-- INPUT --
Start of Block

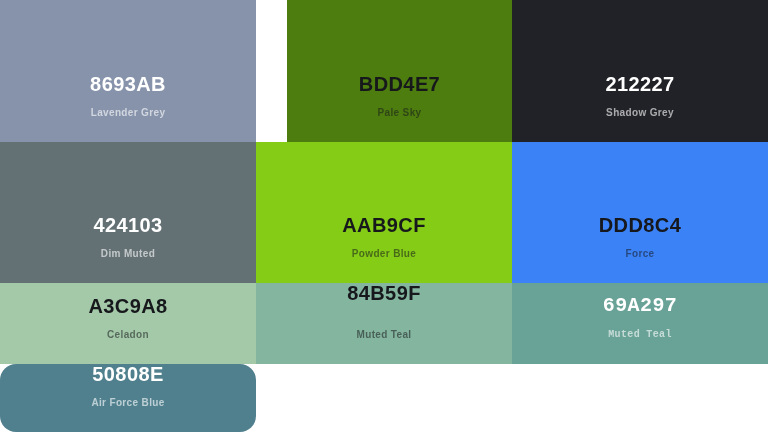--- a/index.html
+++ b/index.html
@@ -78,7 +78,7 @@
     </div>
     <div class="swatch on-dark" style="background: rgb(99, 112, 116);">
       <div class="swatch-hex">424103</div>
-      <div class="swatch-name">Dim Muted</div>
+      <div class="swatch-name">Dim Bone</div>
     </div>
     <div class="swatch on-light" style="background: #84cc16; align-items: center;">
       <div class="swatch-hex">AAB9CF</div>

End of Block

-- EXERCISE DIRECTIONS --
Please copy out the entries above exactly as they appear, but skip their images.

-- TASK OUTPUT --
--- a/index.html
+++ b/index.html
@@ -78,7 +78,7 @@
     </div>
     <div class="swatch on-dark" style="background: rgb(99, 112, 116);">
       <div class="swatch-hex">424103</div>
-      <div class="swatch-name">Dim Muted</div>
+      <div class="swatch-name">Dim Bone</div>
     </div>
     <div class="swatch on-light" style="background: #84cc16; align-items: center;">
       <div class="swatch-hex">AAB9CF</div>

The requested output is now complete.